The words struck her with their clarity. And she finally recognized the strange compulsion that brought her here today.

If there was a way, any way at all, to free herself of her past, facing down this man, alone, was it.

Her watch was a dainty silver band, the face fussier than she would have liked, with encrusted diamonds. It had been a Christmas gift from Ian three years ago. She made a show of looking at it now. “Thirty seconds, Enrique, before I walk out that door again. So if you really have something to tell me like you claimed to have when Raiker was here, I suggest you start talking.”
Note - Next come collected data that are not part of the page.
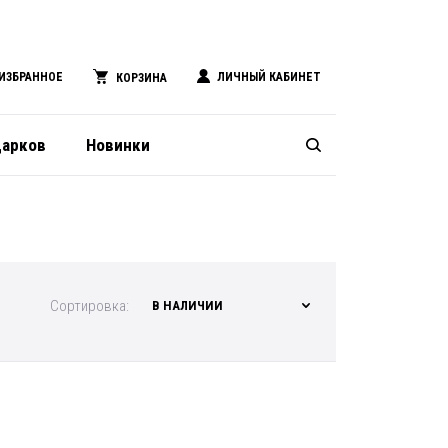
ИЗБРАННОЕ
ЛИЧНЫЙ КАБИНЕТ
КОРЗИНА
дарков
Новинки
Сортировка:
В НАЛИЧИИ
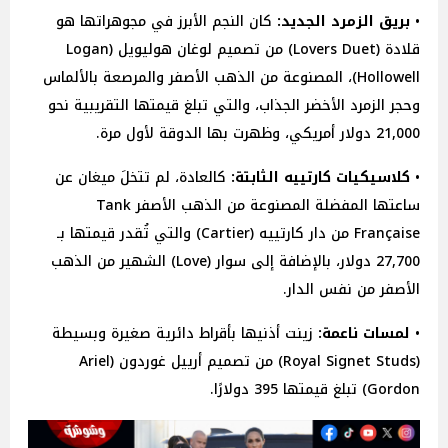
•
بريق الزمرد الجديد:
كان النجم الأبرز في مجوهراتها هو
قلادة (Lovers Duet) من تصميم لوغان هوليويل (Logan
Hollowell)، المصنوعة من الذهب الأصفر والمرصعة بالألماس
وحجر الزمرد الأخضر الجذاب، والتي تبلغ قيمتها التقريبية نحو
21,000 دولار أمريكي، وظهرت بها الدوقة لأول مرة.
•
كلاسيكيات كارتييه الثابتة:
كالعادة، لم تتخلَ ميغان عن
ساعتها المفضلة المصنوعة من الذهب الأصفر Tank
Française من دار كارتييه (Cartier) والتي تُقدر قيمتها بـ
27,700 دولار، بالإضافة إلى سوار (Love) الشهير من الذهب
الأصفر من نفس الدار.
•
لمسات ناعمة:
زينت أذنيها بأقراط دائرية صغيرة وبسيطة
(Royal Signet Studs) من تصميم أرييل غوردون (Ariel
Gordon) تبلغ قيمتها 395 دولارًا.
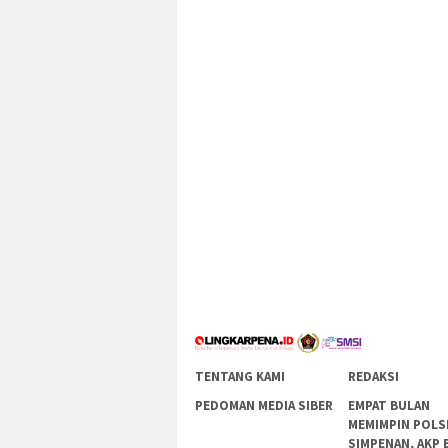
TENTANG KAMI
REDAKSI
PEDOMAN MEDIA SIBER
EMPAT BULAN
MEMIMPIN POLS
SIMPENAN, AKP 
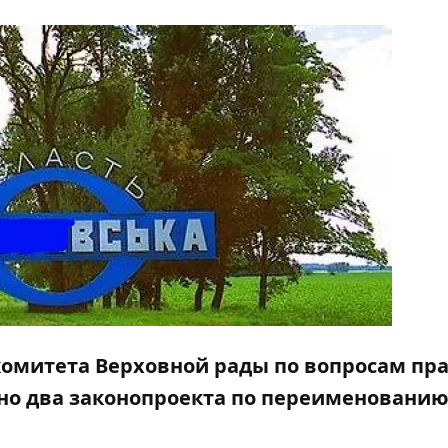
комитета Верховной рады по вопросам пр
но два законопроекта по переименовани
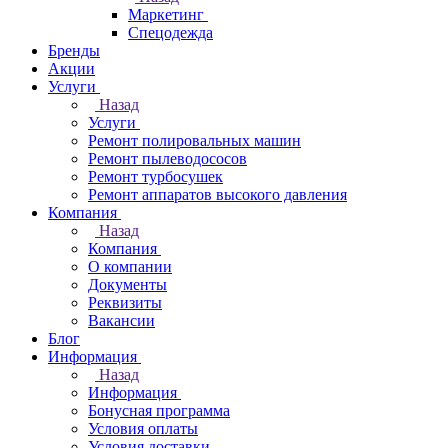
Маркетинг
Спецодежда
Бренды
Акции
Услуги
Назад
Услуги
Ремонт полировальных машин
Ремонт пылеводососов
Ремонт турбосушек
Ремонт аппаратов высокого давления
Компания
Назад
Компания
О компании
Документы
Реквизиты
Вакансии
Блог
Информация
Назад
Информация
Бонусная программа
Условия оплаты
Условия доставки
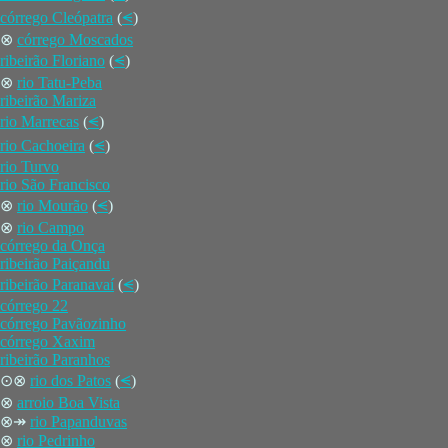
córrego Cleópatra
(
⪪
)
⊗
córrego Moscados
ribeirão Floriano
(
⪪
)
⊗
rio Tatu-Peba
ribeirão Mariza
rio Marrecas
(
⪪
)
rio Cachoeira
(
⪪
)
rio Turvo
rio São Francisco
⊗
rio Mourão
(
⪪
)
⊗
rio Campo
córrego da Onça
ribeirão Paiçandu
ribeirão Paranavaí
(
⪪
)
córrego 22
córrego Pavãozinho
córrego Xaxim
ribeirão Paranhos
⊙⊗
rio dos Patos
(
⪪
)
⊗
arroio Boa Vista
⊗↠
rio Papanduvas
⊗
rio Pedrinho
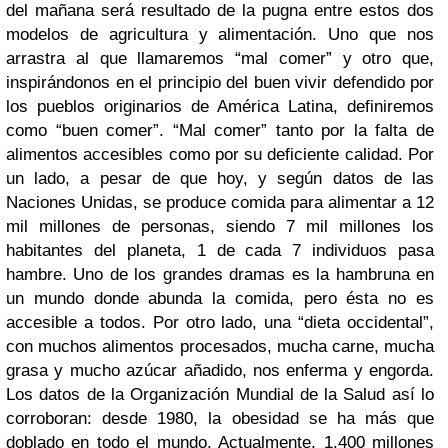
del mañana será resultado de la pugna entre estos dos
modelos de agricultura y alimentación. Uno que nos
arrastra al que llamaremos “mal comer” y otro que,
inspirándonos en el principio del buen vivir defendido por
los pueblos originarios de América Latina, definiremos
como “buen comer”. “Mal comer” tanto por la falta de
alimentos accesibles como por su deficiente calidad. Por
un lado, a pesar de que hoy, y según datos de las
Naciones Unidas, se produce comida para alimentar a 12
mil millones de personas, siendo 7 mil millones los
habitantes del planeta, 1 de cada 7 individuos pasa
hambre. Uno de los grandes dramas es la hambruna en
un mundo donde abunda la comida, pero ésta no es
accesible a todos. Por otro lado, una “dieta occidental”,
con muchos alimentos procesados, mucha carne, mucha
grasa y mucho azúcar añadido, nos enferma y engorda.
Los datos de la Organización Mundial de la Salud así lo
corroboran: desde 1980, la obesidad se ha más que
doblado en todo el mundo. Actualmente, 1.400 millones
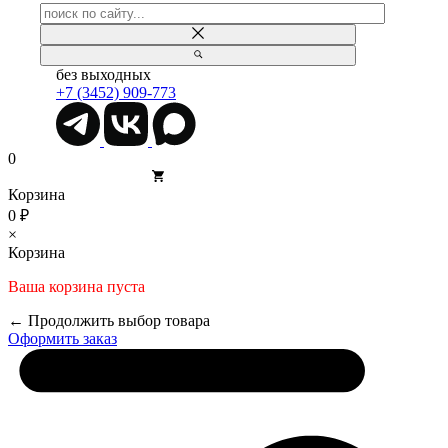
без выходных
+7 (3452) 909-773
0
Корзина
0 ₽
×
Корзина
Ваша корзина пуста
← Продолжить выбор товара
Оформить заказ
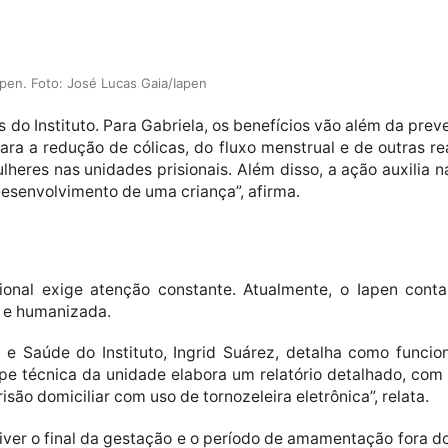
apen. Foto: José Lucas Gaia/Iapen
do Instituto. Para Gabriela, os benefícios vão além da prev
para a redução de cólicas, do fluxo menstrual e de outras r
lheres nas unidades prisionais. Além disso, a ação auxilia
senvolvimento de uma criança”, afirma.
sional exige atenção constante. Atualmente, o Iapen cont
a e humanizada.
e Saúde do Instituto, Ingrid Suárez, detalha como funci
e técnica da unidade elabora um relatório detalhado, com av
isão domiciliar com uso de tornozeleira eletrônica”, relata.
viver o final da gestação e o período de amamentação fora d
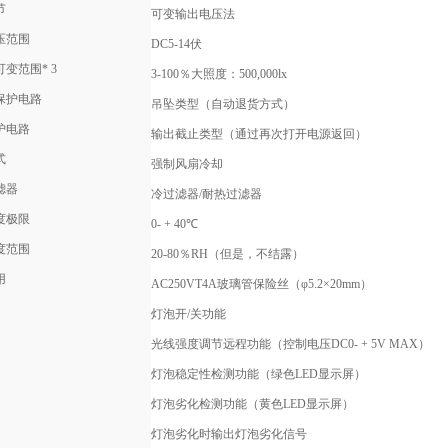
节
可变输出电压法
压范围
DC5-14伏
变范围* 3
3-100％大照度：500,000lx
保护电路
吊坠类型（自动退货方式）
护电路
输出截止类型（通过再次打开电源返回）
式
强制风扇冷却
滤器
冷过滤器/耐热过滤器
度极限
0- + 40℃
度范围
20-80％RH（但是，不结露）
用
AC250VT4A玻璃管保险丝（φ5.2×20mm）
灯泡开/关功能
光线强度调节远程功能（控制电压DC0- + 5V MAX）
灯泡稳定性检测功能（绿色LED显示屏）
灯泡劣化检测功能（黄色LED显示屏）
灯泡劣化时输出灯泡劣化信号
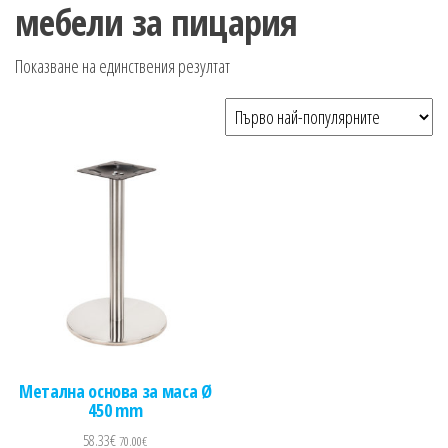
n
мебели за пицария
Показване на единствения резултат
Метална основа за маса Ø
450 mm
58.33
€
70.00
€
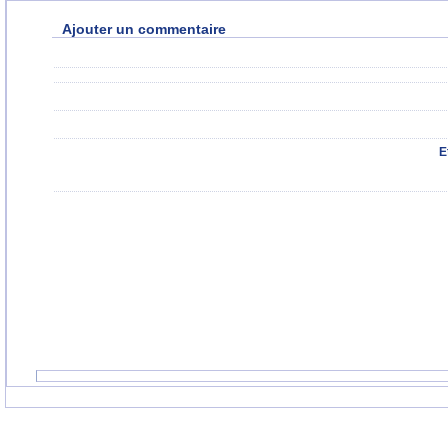
Ajouter un commentaire
E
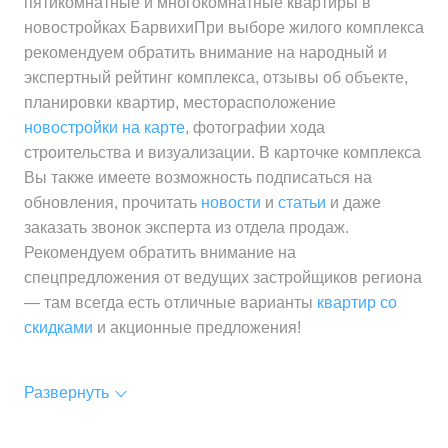
пятикомнатные и многокомнатные квартиры в
новостройках БарвихиПри выборе жилого комплекса
рекомендуем обратить внимание на народный и
экспертный рейтинг комплекса, отзывы об объекте,
планировки квартир, месторасположение
новостройки на карте
, фотографии хода
строительства и визуализации. В карточке комплекса
Вы также имеете возможность подписаться на
обновления, прочитать
новости
и
статьи
и даже
заказать звонок эксперта из отдела продаж.
Рекомендуем обратить внимание на
спецпредложения от ведущих застройщиков региона
— там всегда есть отличные варианты
квартир со
скидками
и акционные предложения!
Развернуть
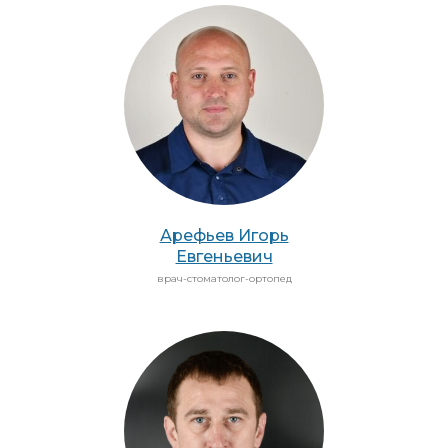
Арефьев Игорь
Евгеньевич
врач-стоматолог-ортопед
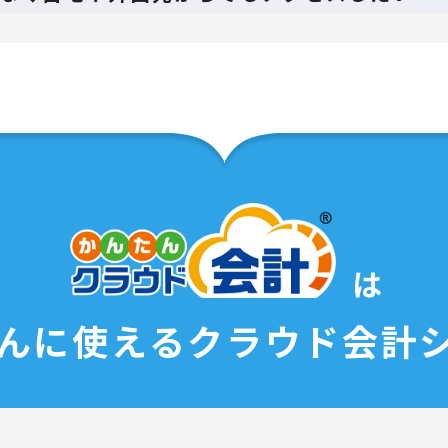
は
んに使える
クラウド会計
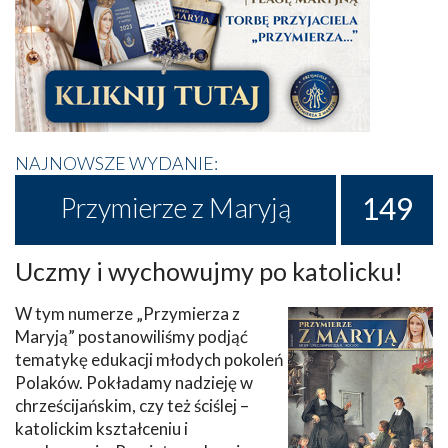
NAJNOWSZE WYDANIE:
149
Przymierze z Maryją
Uczmy i wychowujmy po katolicku!
W tym numerze „Przymierza z
Maryją” postanowiliśmy podjąć
tematykę edukacji młodych pokoleń
Polaków. Pokładamy nadzieję w
chrześcijańskim, czy też ściślej –
katolickim kształceniu i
His eyes glinted and the false friendliness was gone. In its place was the mercenary pedophile he’d always been. “You were spoiled growing up. Had you been left with me, you would have learned your place.”

“You’ll forgive me if I don’t share your views on child rearing.” The old anger was there, a hot bubbling cauldron of rage. She’d never know the names of the children he’d savaged. Never be able to tell them that their tormentor had finally been brought to justice. And right now, at this moment, his sentence seemed much too lenient.

Life in prison. When so many lived in a prison of his making, filled with memories they could never forget.

Sickened, she pushed away from the table and rose. Adam had been right. This was merely one more act of blatant manipulation. And the time was long past that she’d engage in this man’s games.

“Given the environment where you’ll spend it, I wish you long life, Enrique.”

“I am a man of my word. I promised Raiker I had things to share that he would find interesting, and so I do. You must sit down.”

She laid a hand on the chair back. “I prefer to stand.”

He gave a slight shrug. “Your boss, I am sure he does not know this. But that man—the last enemy that he fought—he had a son.”

Nonplussed, she could only stare at him for a moment. She’d expected that he’d bluffed about having information. And certainly hadn’t expected him to know anything about Raiker’s cases. “What man?”

“The one who cost him his eye.” A beatific smile crossed his face. “If the man were alive, I would ask for the details of that moment. I enjoy thinking of Adam Raiker in much pain.”

“John LeCroix.”

“That was his name. Our paths crossed from time to time, much earlier in my career. I remember there was a boy child. I do not know what became of him. But it is my hope”—he leaned forward with a suddenness that had his shackles jangling—“it is my dearest hope that he is even now plotting revenge on Raiker. That would be justice, I think. And make many, many people happy.”

“If there was a child, Adam already knows about him.”

“I am sure you are right. But he will think this child, this man now, is gone. Dead. That is not true. This much I know. I heard it from LeCroix’s lips the last time we spoke. His mother took him away, and LeCroix spent many years trying to find them.”

Bitterness filled her. “A belated attempt at fatherly devotion?”

“Probably not.” He rolled his shoulders. “A man does not change what is inside him. We talked, he and I, about the convenience of fathering many children, giving them a few years to grow. Alas, it was not to be, for either of us.”